Gex, en effet, resta jusqu’en 1601 annexé aux États de Savoie. Les seuls faits à signaler pendant cette période sont l’enlèvement, près de la ville, par Charles de Bourgogne, de la duchesse de Savoie, Yolande, et de ses deux enfants ; le duc, en usurpant la tutelle du jeune Philippe, voulait s’immiscer dans les affaires de Savoie ; mais Olivier de La Marche, son gouverneur, ému de pitié par l’âge de cet enfant, le conduisit lui-même à Genève. À deux reprises, en 1536 et quelques années après, la république de Genève, dans ses démêlés avec les princes de Savoie, s’empara de la ville de Gex ; mais elle ne garda de cette conquête que quelques villages si évidemment désignés par la nature des lieux comme annexes de son territoire, que depuis cette époque ils ont continué à en faire partie. La ville de Gex et tout le pays de ce nom fut compris dans la cession faite à la France en 1601. Son histoire semble terminée à cette époque, tant a été profonde la paix dont la contrée a joui depuis.
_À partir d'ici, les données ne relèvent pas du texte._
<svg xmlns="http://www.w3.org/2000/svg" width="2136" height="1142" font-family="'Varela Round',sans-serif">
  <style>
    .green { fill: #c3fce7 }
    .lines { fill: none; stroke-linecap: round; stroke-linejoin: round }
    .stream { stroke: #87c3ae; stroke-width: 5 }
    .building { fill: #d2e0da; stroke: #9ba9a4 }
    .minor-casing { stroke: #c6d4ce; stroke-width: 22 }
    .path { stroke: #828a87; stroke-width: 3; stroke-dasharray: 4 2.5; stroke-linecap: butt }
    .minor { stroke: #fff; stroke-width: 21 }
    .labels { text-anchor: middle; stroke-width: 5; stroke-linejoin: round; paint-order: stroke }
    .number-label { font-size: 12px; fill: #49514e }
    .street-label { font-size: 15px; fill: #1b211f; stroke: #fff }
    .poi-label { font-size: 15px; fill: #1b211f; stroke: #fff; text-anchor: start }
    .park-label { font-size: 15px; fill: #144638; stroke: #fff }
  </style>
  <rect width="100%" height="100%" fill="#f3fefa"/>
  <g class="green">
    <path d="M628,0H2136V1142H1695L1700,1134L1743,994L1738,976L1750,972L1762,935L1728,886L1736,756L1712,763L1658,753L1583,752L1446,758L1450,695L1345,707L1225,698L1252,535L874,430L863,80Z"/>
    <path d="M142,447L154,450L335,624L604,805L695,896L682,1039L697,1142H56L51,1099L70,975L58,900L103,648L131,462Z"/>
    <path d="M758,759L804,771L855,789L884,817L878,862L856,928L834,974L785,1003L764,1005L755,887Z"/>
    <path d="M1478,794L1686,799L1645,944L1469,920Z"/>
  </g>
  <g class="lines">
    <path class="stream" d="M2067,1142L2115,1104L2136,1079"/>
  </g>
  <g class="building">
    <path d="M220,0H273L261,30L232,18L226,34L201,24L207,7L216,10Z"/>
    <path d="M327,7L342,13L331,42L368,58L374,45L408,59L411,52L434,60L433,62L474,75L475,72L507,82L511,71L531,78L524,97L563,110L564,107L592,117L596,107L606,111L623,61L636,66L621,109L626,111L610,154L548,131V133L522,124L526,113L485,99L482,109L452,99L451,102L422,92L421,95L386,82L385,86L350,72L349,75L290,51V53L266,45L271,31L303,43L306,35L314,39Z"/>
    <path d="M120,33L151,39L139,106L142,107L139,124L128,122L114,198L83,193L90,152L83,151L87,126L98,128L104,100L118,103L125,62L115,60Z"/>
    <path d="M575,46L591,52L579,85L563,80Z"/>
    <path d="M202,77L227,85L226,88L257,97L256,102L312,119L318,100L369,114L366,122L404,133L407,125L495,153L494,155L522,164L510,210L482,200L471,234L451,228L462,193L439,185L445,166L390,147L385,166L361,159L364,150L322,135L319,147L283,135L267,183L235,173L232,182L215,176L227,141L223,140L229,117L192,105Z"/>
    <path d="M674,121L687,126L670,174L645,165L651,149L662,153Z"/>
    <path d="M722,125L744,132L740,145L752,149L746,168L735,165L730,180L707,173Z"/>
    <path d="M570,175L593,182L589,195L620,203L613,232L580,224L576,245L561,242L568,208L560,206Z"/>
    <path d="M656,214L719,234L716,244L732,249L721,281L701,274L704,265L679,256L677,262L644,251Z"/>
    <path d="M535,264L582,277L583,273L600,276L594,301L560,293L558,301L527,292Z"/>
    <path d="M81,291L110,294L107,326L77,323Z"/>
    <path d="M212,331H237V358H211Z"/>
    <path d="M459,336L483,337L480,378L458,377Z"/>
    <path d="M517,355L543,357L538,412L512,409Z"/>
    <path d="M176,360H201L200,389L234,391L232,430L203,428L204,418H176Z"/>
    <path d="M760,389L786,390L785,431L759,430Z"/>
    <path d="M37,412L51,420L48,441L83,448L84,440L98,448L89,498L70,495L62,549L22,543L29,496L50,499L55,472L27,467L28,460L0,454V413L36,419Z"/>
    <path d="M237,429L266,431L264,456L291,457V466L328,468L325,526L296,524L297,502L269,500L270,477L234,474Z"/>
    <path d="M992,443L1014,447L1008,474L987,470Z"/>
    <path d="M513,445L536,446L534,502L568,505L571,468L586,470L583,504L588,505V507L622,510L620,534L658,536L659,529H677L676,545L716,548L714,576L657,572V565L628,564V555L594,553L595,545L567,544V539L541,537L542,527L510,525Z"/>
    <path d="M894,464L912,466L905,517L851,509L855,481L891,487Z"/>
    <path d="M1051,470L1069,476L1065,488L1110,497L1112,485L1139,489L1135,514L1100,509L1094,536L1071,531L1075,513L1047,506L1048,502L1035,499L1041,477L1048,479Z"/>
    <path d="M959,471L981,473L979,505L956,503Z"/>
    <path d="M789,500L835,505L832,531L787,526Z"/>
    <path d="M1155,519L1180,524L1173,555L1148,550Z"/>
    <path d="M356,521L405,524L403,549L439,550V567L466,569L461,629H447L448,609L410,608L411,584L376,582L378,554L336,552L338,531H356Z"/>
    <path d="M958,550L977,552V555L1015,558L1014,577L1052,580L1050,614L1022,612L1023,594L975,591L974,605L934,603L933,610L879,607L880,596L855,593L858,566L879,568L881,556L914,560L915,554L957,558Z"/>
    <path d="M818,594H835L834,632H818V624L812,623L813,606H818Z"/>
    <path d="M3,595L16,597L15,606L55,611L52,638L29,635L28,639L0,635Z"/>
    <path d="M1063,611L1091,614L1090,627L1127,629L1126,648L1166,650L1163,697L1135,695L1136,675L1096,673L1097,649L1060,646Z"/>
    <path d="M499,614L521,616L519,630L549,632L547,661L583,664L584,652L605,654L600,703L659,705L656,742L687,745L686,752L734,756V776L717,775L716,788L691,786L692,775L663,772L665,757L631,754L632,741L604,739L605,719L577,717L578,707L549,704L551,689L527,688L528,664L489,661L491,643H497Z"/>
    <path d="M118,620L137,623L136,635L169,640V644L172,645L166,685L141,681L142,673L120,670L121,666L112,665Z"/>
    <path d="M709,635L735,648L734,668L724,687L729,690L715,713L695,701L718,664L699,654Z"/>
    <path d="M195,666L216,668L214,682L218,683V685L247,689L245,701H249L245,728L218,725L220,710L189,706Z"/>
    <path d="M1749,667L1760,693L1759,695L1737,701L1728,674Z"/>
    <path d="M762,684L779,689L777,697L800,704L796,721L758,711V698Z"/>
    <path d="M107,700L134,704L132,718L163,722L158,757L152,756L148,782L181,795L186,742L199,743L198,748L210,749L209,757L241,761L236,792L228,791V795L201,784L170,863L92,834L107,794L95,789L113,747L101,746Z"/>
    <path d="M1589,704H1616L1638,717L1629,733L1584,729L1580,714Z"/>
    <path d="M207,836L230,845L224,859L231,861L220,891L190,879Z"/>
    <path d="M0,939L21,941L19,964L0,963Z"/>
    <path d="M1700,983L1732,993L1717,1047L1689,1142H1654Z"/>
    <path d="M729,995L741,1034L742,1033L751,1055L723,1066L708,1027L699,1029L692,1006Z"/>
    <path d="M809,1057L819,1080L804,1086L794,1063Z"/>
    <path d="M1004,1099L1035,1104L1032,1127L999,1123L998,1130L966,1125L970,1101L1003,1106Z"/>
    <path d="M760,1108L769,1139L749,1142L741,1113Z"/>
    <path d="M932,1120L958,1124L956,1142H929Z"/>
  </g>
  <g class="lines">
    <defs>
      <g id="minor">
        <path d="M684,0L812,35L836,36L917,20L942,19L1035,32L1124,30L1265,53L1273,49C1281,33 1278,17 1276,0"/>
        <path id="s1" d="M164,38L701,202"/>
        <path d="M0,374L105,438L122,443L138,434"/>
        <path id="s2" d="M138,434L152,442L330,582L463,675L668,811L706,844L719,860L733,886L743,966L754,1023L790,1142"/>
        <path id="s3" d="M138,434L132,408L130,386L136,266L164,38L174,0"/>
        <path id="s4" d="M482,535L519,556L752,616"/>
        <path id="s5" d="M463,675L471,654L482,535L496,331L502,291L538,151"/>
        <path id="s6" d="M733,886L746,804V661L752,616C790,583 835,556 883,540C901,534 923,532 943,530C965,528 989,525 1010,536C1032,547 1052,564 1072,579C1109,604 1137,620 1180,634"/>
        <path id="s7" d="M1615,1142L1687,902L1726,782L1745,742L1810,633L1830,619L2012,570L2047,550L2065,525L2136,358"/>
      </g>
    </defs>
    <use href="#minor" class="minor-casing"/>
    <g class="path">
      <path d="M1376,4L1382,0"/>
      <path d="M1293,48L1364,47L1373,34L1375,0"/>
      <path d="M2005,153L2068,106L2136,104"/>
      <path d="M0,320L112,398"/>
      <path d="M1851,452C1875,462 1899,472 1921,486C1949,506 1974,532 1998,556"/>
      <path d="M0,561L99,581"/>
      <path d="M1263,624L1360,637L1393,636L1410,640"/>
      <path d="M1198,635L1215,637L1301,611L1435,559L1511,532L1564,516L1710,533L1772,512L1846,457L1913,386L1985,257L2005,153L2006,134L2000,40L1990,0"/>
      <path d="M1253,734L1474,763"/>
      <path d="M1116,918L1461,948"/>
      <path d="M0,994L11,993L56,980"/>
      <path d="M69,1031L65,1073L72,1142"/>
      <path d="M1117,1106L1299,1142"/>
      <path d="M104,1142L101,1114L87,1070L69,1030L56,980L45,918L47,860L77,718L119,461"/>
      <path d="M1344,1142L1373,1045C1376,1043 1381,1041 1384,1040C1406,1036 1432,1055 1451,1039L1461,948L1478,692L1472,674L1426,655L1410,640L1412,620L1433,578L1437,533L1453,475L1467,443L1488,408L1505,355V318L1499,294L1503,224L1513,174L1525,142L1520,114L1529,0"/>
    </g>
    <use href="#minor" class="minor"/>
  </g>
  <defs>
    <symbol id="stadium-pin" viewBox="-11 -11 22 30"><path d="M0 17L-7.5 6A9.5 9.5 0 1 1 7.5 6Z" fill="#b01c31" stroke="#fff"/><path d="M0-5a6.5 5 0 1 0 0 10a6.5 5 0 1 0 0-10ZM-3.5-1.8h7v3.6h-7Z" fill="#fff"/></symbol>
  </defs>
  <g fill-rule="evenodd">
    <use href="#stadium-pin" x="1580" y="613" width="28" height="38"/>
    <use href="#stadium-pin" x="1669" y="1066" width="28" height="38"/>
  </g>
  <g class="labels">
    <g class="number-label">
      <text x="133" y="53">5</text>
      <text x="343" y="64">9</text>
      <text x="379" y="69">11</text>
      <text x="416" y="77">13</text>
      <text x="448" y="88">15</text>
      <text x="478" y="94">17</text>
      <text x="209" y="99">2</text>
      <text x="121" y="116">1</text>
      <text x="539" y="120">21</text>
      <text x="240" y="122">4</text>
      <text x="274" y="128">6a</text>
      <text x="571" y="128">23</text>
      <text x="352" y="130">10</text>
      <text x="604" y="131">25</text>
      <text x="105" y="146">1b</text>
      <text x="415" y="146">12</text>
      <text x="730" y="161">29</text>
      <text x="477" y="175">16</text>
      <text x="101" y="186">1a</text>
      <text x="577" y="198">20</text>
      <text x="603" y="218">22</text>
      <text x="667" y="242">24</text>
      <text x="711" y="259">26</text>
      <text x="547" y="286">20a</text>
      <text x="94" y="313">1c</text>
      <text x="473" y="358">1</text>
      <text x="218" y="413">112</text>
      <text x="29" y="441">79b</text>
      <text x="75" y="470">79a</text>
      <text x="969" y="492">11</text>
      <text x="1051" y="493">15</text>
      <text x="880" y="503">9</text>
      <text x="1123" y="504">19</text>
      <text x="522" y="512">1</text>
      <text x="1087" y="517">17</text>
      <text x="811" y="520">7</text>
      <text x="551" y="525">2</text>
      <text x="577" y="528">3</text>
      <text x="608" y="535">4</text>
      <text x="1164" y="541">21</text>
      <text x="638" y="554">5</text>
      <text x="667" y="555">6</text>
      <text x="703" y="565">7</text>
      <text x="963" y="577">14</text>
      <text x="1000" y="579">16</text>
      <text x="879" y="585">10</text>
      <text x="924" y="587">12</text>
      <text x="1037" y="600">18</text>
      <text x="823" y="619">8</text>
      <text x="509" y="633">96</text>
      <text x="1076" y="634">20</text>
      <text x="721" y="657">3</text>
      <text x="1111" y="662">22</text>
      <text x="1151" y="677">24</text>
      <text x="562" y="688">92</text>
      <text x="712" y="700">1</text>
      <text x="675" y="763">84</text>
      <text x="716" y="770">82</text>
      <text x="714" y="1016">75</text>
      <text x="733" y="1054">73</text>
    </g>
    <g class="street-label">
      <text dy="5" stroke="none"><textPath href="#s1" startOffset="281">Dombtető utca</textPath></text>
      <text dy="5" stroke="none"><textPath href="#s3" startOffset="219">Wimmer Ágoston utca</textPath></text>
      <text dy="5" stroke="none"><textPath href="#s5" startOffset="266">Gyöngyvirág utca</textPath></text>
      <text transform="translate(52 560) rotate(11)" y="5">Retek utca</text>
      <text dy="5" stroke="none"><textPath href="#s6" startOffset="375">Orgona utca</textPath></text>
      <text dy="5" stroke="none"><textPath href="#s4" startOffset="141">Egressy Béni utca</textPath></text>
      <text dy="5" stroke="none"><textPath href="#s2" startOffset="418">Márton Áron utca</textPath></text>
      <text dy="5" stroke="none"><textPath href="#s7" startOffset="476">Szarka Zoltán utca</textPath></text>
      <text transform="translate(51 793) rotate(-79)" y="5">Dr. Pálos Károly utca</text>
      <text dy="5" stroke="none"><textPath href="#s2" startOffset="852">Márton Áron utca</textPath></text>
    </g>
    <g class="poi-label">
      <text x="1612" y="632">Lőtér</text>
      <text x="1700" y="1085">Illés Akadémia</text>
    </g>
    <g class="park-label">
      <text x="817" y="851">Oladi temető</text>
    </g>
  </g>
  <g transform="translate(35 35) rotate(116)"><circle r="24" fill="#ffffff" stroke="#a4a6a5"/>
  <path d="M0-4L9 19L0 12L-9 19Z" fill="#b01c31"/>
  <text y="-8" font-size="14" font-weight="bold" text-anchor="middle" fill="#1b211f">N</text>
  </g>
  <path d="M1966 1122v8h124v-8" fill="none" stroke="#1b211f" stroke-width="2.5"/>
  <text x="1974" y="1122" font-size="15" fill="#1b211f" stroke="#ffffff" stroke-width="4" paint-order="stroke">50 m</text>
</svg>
Cette ville, qui se compose presque uniquement d’une rue assez large, mais d’une pente rapide, est située dans la position la plus pittoresque ; le voyageur, placé sur une petite terrasse ombragée de beaux arbres qui domine la ville, peut du regard embrasser le lac Léman, Genève et les montagnes de Savoie, couronnées par le mont Blanc. De l’ancienne distribution de Gex, divisé jadis en trois parties du château fort, des couvents, des murailles, il reste à peine quelques vestiges ; l’ouvrage des hommes a péri au milieu de l’éternelle jeunesse des œuvres de Dieu, sans que rien ait pu altérer l’aspect majestueux des cimes verdoyantes du Jura et du mont Saint-Claude, la grâce des rives toujours fleuries du rapide et harmonieux torrent le Jornant.

La principale industrie des habitants de Gex consiste dans la fabrication de fromages, façon gruyère, qui rivalisent avec ceux de la Suisse, dans la préparation des cuirs, dans un commerce assez étendu de vins et de charbon.

C’est la patrie du théologien Émery et de M. Girod de l’Ain, député et pair de France sous le roi Louis-Philippe.

Les armes de la ville sont : coupé d’argent et de gueules, à un geai naturel couronné d’une couronne de côté d’or. Alias : d’azur à trois morailles d’or, liées d’argent l’une sur l’autre, au chef de même, chargé d’un lion issant de gueules.